When I switched over mail infrastructure earlier this week, I might have been under a few mistaken impressions — in hindsight, one might qualify at least some of them as embarrassing.
Firstly, MX records never work the way you suspect — in part because you expect them to work as specified. Forget that.
In a hosted environment, you serve the receiving side of email traffic for many more domains than you own. As a result, you only control a very limited number of the MX records, and an equally limited number of TXT v=spf1 records involved with other people’s traffic.
Moreover, though, you’ve instructed these customers to define their SPF in some way. In the past.
This might have included something smart, but strict, that allows you to migrate infrastructure so long as you pay sufficient attention — that’s where things go wrong. In operations, you don’t matter to the business. The business will just happily go sideways and run off in a completely different direction.

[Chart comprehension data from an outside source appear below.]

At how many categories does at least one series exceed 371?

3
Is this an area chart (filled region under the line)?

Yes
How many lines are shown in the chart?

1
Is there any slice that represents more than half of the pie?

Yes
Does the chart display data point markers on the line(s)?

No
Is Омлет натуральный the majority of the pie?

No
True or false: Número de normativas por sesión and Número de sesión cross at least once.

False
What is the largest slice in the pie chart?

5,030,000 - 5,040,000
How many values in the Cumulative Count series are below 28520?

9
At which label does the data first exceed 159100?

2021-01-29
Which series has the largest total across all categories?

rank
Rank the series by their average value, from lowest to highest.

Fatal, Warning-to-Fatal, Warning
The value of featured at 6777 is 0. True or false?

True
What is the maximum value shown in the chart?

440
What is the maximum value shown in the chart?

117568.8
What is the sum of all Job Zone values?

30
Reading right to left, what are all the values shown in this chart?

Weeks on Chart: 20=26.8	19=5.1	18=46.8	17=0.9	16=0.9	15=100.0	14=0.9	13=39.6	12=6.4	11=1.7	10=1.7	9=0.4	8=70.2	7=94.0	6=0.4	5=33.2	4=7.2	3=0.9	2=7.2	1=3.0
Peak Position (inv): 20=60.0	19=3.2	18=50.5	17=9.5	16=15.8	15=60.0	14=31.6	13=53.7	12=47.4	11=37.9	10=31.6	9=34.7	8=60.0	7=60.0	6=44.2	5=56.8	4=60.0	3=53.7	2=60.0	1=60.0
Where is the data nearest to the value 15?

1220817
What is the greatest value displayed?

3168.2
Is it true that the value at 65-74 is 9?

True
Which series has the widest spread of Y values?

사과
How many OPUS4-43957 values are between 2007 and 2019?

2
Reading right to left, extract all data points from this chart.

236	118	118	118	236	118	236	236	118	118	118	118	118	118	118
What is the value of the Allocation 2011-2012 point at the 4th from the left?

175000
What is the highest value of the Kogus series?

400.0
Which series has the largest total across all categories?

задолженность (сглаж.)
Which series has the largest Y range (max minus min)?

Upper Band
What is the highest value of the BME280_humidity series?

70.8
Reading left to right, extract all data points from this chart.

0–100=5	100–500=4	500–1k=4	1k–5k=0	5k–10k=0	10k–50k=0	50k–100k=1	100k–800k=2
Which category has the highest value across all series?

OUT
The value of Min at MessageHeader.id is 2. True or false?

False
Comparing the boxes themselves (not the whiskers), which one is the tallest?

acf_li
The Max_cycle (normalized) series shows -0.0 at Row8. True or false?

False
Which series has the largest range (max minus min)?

We had not aforehand documented the reasons we did this particular thing the one way, albeit it had been thoughtful, so that we would be able to follow up on it in this other (specific) particular way. That’s where, later on in life, resources will show to have been lacking, and an inability to follow through on the originally outlined process will show.
Nor had we, by the way, sorted the procedural maintenance of DNS TLSA resource records in the case of expanding the MX resource records. This can be considered entirely my mistake, and that’s fair enough.
So, what happened?
I wanted the Internet-facing, inbound mail exchangers (ext-mx-in) to receive most if not all of the traffic, without violating commonly applied SPF restrictions on existing mail in the deferred queue on the old outbound mail exchangers — this takes 5 days, so give it 6.
You would substitute all existing MX records value’s IN A RRs for the new IP addresses, and chose one of them to hold the old IP addresses. Right? Nope.
This is where things, in part, went awry. See, our technical debt includes a former incomplete transition — a rebrand from MyKolab (mykolab.com) to Kolab Now (kolabnow.com). Thousands of customer domains still point to mykolab.com. Another group of thousands refer to kolabnow.com.
The nature of MX records is that you’re not allowed to CNAME them, so that clients can “chase” the CNAMEs — it’s a direct IN A and otherwise, well, basically the recipient address is rewritten. ’nuff about that.
Furthermore, when you are not allowed to “chase” addresses, a number of peripheral changes will also need to be made — in the case at hand, it included the TLSA records for the MX RRs involved for the legacy domain.